Sunday, February 14, 2010

way of negation

"...once we let go of what we're not, the nature of what is Real becomes apparent... And as that Reality is beyond description, it is not appropriate, and least misleading, to let it remain undescribed. This is the essence of the 'way of negation'..."

p. 27 THE ISLAND, a compilation and commentary on wisdom texts (regarding Nibbana) in the early Buddhist teachings (Pali Canon)by Ajhan Amaro and Ajahn Pasanno

Share a study and exploration of these texts on our Practice Board at http://citta101.com/practice

Labels: ,

Thursday, October 22, 2009

timelessness

"...thought, as one knows it, generally is in time; it is based on notion of time; thought itself is time; thought itself creates time; when there is no time there is no thought."

Ramesh Grover - reflections on Bohm and Krishnamurti The Ending of Time in Kalachakra Meditations


When you are dwelling in the past or the future - remembering, planning, regretting, fearing - you are not alive in this moment.
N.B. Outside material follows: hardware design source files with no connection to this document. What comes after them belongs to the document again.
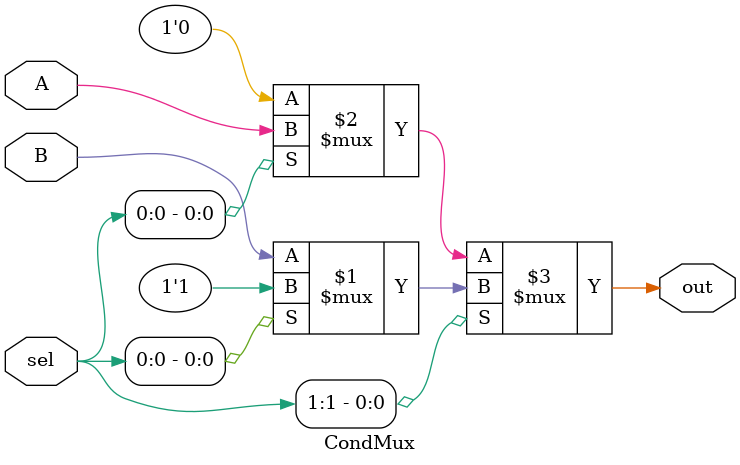
<source format=v>
`timescale 1ns / 1ps

module CondMux(
input[1:0] sel,
input A,
input B,
output out
);
    
    assign out = sel[1] ? (sel[0]? 1'b1 : B) : (sel[0] ? A : 1'b0);

endmodule

</source>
You are missing this moment, lost in time. Time is a construct. The past does not exist substantially in the present, nor has the future come to be.

Can you choose to be alive right now? Can you choose to be fully open to this moment? To this breath? To sounds and sensations right here, right now?

Mary

Labels: ,

Thursday, September 10, 2009

lost in emptiness

Many questions come up about non-duality. This passage addresses one problem with embracing the experience or an idea about it too quickly. Non-duality includes a need to be deeply aware of clarity, spaciousness, and stillness but to also know clearly and immediately how to pay attention and navigate skillfully in the world.
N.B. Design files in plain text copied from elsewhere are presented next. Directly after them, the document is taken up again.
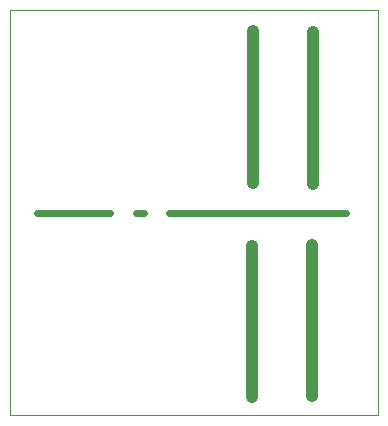
<source format=gbr>
%FSLAX32Y32*%
%MOMM*%
%LNKONTUR*%
G71*
G01*
%ADD10C, 1.00*%
%ADD11C, 0.60*%
%ADD12C, 0.10*%
%LPD*%
G54D10*
X3950Y5952D02*
X3950Y6047D01*
X3950Y7238D01*
G54D10*
X3442Y5944D02*
X3442Y6039D01*
X3442Y7230D01*
G54D10*
X3450Y7762D02*
X3450Y7857D01*
X3450Y9048D01*
G54D10*
X3958Y7754D02*
X3958Y7849D01*
X3958Y9040D01*
G54D11*
X1619Y7508D02*
X2238Y7508D01*
G54D11*
X2738Y7508D02*
X4231Y7508D01*
G54D12*
X1389Y9222D02*
X1389Y5793D01*
X4508Y5793D01*
X4508Y9222D01*
X1389Y9222D01*
G54D11*
X2453Y7508D02*
X2524Y7508D01*
M02*

</source>
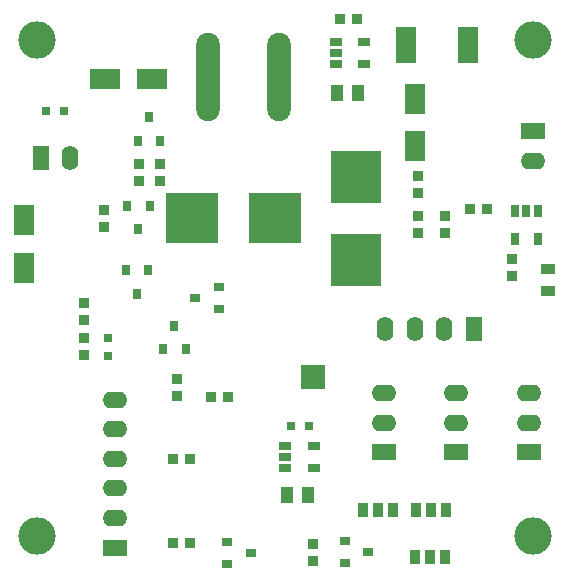
<source format=gts>
G04 (created by PCBNEW (2013-jul-07)-stable) date Mon 11 May 2015 11:07:11 AM PDT*
%MOIN*%
G04 Gerber Fmt 3.4, Leading zero omitted, Abs format*
%FSLAX34Y34*%
G01*
G70*
G90*
G04 APERTURE LIST*
%ADD10C,0.006*%
%ADD11R,0.0669291X0.0984252*%
%ADD12R,0.0984252X0.0669291*%
%ADD13R,0.0433071X0.0551181*%
%ADD14R,0.0393701X0.0275591*%
%ADD15R,0.0275591X0.0393701*%
%ADD16R,0.0374016X0.0374016*%
%ADD17O,0.0787402X0.295276*%
%ADD18R,0.0700787X0.124016*%
%ADD19R,0.0314961X0.0314961*%
%ADD20R,0.0551181X0.0826772*%
%ADD21O,0.0551181X0.0826772*%
%ADD22R,0.0314961X0.0354331*%
%ADD23R,0.0354331X0.0314961*%
%ADD24R,0.038X0.05*%
%ADD25R,0.0826772X0.0551181*%
%ADD26O,0.0826772X0.0551181*%
%ADD27R,0.08X0.08*%
%ADD28R,0.165354X0.177165*%
%ADD29R,0.177165X0.165354*%
%ADD30R,0.0511811X0.0354331*%
%ADD31C,0.125*%
G04 APERTURE END LIST*
G54D10*
G54D11*
X73963Y-54449D03*
X73963Y-52874D03*
X87011Y-50395D03*
X87011Y-48820D03*
G54D12*
X76670Y-48163D03*
X78245Y-48163D03*
G54D13*
X84415Y-48623D03*
X85104Y-48623D03*
G54D14*
X84367Y-46925D03*
X84367Y-47674D03*
X85312Y-46925D03*
X84367Y-47300D03*
X85312Y-47674D03*
X82687Y-60385D03*
X82687Y-61134D03*
X83632Y-60385D03*
X82687Y-60760D03*
X83632Y-61134D03*
G54D13*
X82755Y-62023D03*
X83444Y-62023D03*
G54D15*
X91094Y-52567D03*
X90345Y-52567D03*
X91094Y-53512D03*
X90720Y-52567D03*
X90345Y-53512D03*
G54D16*
X90256Y-54174D03*
X90256Y-54745D03*
X89405Y-52496D03*
X88834Y-52496D03*
G54D17*
X80098Y-48083D03*
X82461Y-48083D03*
G54D18*
X86718Y-47043D03*
X88777Y-47043D03*
G54D16*
X85065Y-46176D03*
X84494Y-46176D03*
G54D19*
X74704Y-49223D03*
X75295Y-49223D03*
G54D20*
X74527Y-50780D03*
G54D21*
X75512Y-50780D03*
G54D22*
X78148Y-49430D03*
X78522Y-50217D03*
X77774Y-50217D03*
X77791Y-53169D03*
X77417Y-52382D03*
X78165Y-52382D03*
X77751Y-55329D03*
X77377Y-54542D03*
X78125Y-54542D03*
G54D23*
X79690Y-55471D03*
X80477Y-55097D03*
X80477Y-55845D03*
G54D22*
X78988Y-56390D03*
X79362Y-57177D03*
X78614Y-57177D03*
G54D23*
X85449Y-63928D03*
X84662Y-64302D03*
X84662Y-63554D03*
G54D24*
X85260Y-62520D03*
X85760Y-62520D03*
X86260Y-62520D03*
X87040Y-62520D03*
X87540Y-62520D03*
X88040Y-62520D03*
X87020Y-64080D03*
X87520Y-64080D03*
X88020Y-64080D03*
G54D23*
X81529Y-63968D03*
X80742Y-64342D03*
X80742Y-63594D03*
G54D25*
X85960Y-60604D03*
G54D26*
X85960Y-58635D03*
X85960Y-59620D03*
G54D25*
X88380Y-60604D03*
G54D26*
X88380Y-58635D03*
X88380Y-59620D03*
G54D25*
X90800Y-60604D03*
G54D26*
X90800Y-58635D03*
X90800Y-59620D03*
G54D21*
X87992Y-56500D03*
X87007Y-56500D03*
G54D20*
X88976Y-56500D03*
G54D21*
X86023Y-56500D03*
G54D26*
X77000Y-62796D03*
X77000Y-61812D03*
G54D25*
X77000Y-63780D03*
G54D26*
X77000Y-60827D03*
X77000Y-59843D03*
X77000Y-58859D03*
G54D25*
X90944Y-49901D03*
G54D26*
X90944Y-50885D03*
G54D27*
X83600Y-58080D03*
G54D28*
X85043Y-51433D03*
X85043Y-54189D03*
G54D29*
X79573Y-52796D03*
X82329Y-52796D03*
G54D16*
X78516Y-50994D03*
X78516Y-51565D03*
X77796Y-50994D03*
X77796Y-51565D03*
X76636Y-52514D03*
X76636Y-53085D03*
X87096Y-51394D03*
X87096Y-51965D03*
X87096Y-52714D03*
X87096Y-53285D03*
X88016Y-52714D03*
X88016Y-53285D03*
X75980Y-55620D03*
X75980Y-56190D03*
X75980Y-56801D03*
X75980Y-57372D03*
G54D19*
X76767Y-56791D03*
X76767Y-57381D03*
G54D16*
X79063Y-58745D03*
X79063Y-58174D03*
X80214Y-58763D03*
X80785Y-58763D03*
X78954Y-60843D03*
X79525Y-60843D03*
G54D19*
X83475Y-59716D03*
X82884Y-59716D03*
G54D16*
X83623Y-64225D03*
X83623Y-63654D03*
X78954Y-63643D03*
X79525Y-63643D03*
G54D30*
X91456Y-54485D03*
X91456Y-55235D03*
G54D31*
X74409Y-46850D03*
X90944Y-46850D03*
X90944Y-63385D03*
X74409Y-63385D03*
M02*

</source>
The danger is that we hear too much too soon. We think we have understood shunyata, err on the side of the absolute in a nihilistic fashion, and are obscured by concepts. Nagarjuna said, "it is sad to see those who mistakenly believe in material, concrete reality, but far more pitiful are those who believe in emptiness." Those who believe in things can be helped through various kinds of practice, but those who have fallen into the abyss of emptiness find it almost impossible to re-emerge, since there seem to be no handholds, no steps, no gradual progression, and nothing to do.

Nyoshul Khenpo

Labels: ,

Thursday, November 20, 2008

emptiness

The Buddha spoke of emptiness as an open space where the idea of being an isolated and permanent self is no longer able to ensnare one. This emptiness is “the abode of a great person,” where one can encounter and respond to the world in a selfless but caring perspective.
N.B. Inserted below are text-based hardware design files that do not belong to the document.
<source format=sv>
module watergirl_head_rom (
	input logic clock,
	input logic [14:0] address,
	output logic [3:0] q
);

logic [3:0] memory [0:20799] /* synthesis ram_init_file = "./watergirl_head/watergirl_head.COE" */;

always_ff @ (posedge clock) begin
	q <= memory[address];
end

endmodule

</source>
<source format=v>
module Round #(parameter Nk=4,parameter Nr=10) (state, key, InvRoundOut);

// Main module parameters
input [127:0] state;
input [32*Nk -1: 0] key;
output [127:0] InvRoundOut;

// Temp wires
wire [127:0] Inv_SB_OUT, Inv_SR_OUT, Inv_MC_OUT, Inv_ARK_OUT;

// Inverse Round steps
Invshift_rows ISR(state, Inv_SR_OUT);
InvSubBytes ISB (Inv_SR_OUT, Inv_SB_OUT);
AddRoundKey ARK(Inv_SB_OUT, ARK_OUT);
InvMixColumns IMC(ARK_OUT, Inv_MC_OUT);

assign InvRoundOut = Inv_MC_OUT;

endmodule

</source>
A bleak nihilistic void in which meaning and value have been lost is the exact opposite of what the Buddha meant by “emptiness.” For him, an understanding of emptiness transformed a compulsive cycle of fears and cravings into a path of wisdom and care that enhanced inner freedom and empathetic responsiveness. Rather than an absence of meaning and value, emptiness is an absence of what limits and confines one’s capacity to realize what a human life can potentially become.